Problem statement:
Gather every line below that contains the string "dans", and treat uppercase and lowercase as different.

※

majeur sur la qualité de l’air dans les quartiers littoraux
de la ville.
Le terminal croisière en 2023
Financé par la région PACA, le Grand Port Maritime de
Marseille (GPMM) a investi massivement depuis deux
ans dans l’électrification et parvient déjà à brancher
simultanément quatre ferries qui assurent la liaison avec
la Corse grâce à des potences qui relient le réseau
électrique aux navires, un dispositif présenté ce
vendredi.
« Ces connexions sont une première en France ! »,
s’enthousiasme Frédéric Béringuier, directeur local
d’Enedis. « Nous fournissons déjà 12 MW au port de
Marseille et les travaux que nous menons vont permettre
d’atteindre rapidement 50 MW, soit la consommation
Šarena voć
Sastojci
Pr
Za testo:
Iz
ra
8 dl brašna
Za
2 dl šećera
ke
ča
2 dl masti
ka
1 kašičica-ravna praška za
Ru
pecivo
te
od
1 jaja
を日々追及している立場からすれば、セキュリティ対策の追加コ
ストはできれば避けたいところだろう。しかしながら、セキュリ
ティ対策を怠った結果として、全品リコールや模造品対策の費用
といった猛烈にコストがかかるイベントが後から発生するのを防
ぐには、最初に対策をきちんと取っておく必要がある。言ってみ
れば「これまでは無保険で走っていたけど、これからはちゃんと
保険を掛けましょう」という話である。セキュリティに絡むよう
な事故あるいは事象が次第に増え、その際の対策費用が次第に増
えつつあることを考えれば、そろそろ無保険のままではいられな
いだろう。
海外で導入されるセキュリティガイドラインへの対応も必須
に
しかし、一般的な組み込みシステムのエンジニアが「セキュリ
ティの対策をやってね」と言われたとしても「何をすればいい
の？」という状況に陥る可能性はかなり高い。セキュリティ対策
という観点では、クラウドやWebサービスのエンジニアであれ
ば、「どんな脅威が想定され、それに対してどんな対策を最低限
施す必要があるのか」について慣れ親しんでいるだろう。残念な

※

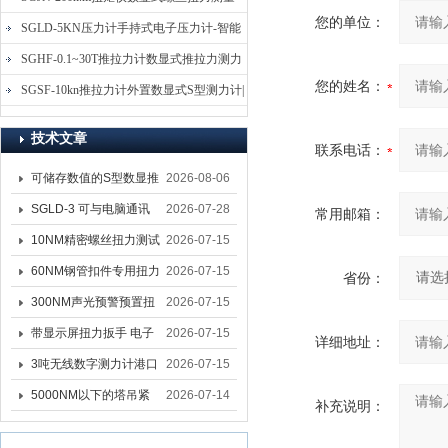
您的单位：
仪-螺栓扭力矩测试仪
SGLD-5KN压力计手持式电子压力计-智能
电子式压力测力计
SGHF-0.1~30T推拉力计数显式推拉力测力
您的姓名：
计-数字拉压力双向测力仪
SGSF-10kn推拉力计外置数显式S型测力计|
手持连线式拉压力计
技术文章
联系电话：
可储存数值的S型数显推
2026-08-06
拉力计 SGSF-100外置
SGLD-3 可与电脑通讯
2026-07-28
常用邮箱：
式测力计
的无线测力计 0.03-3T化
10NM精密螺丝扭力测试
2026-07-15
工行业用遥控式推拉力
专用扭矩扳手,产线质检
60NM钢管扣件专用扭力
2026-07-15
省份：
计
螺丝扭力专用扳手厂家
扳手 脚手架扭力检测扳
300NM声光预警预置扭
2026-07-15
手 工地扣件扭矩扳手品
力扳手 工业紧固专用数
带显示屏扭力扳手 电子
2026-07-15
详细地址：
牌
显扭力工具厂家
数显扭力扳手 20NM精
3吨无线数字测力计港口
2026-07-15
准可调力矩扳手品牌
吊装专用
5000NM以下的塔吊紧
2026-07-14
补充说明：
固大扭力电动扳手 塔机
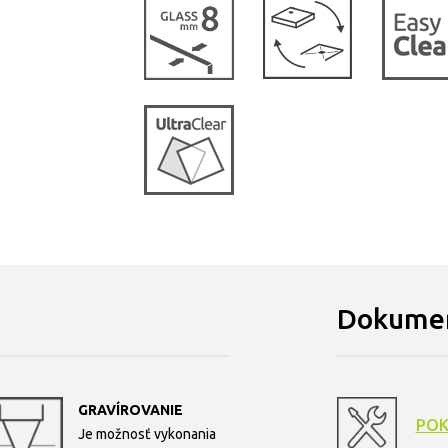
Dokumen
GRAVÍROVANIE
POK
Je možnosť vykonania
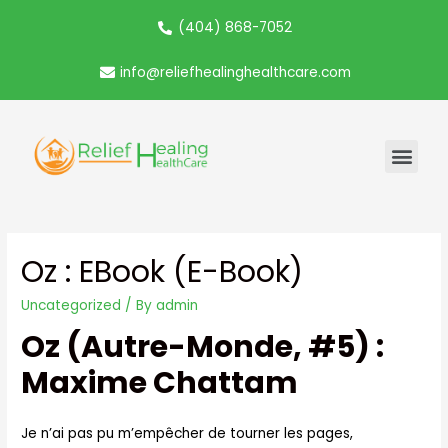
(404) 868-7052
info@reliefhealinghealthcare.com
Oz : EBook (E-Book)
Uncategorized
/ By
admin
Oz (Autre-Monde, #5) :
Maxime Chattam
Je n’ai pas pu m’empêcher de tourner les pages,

※

Response:
majeur sur la qualité de l’air dans les quartiers littoraux
ans dans l’électrification et parvient déjà à brancher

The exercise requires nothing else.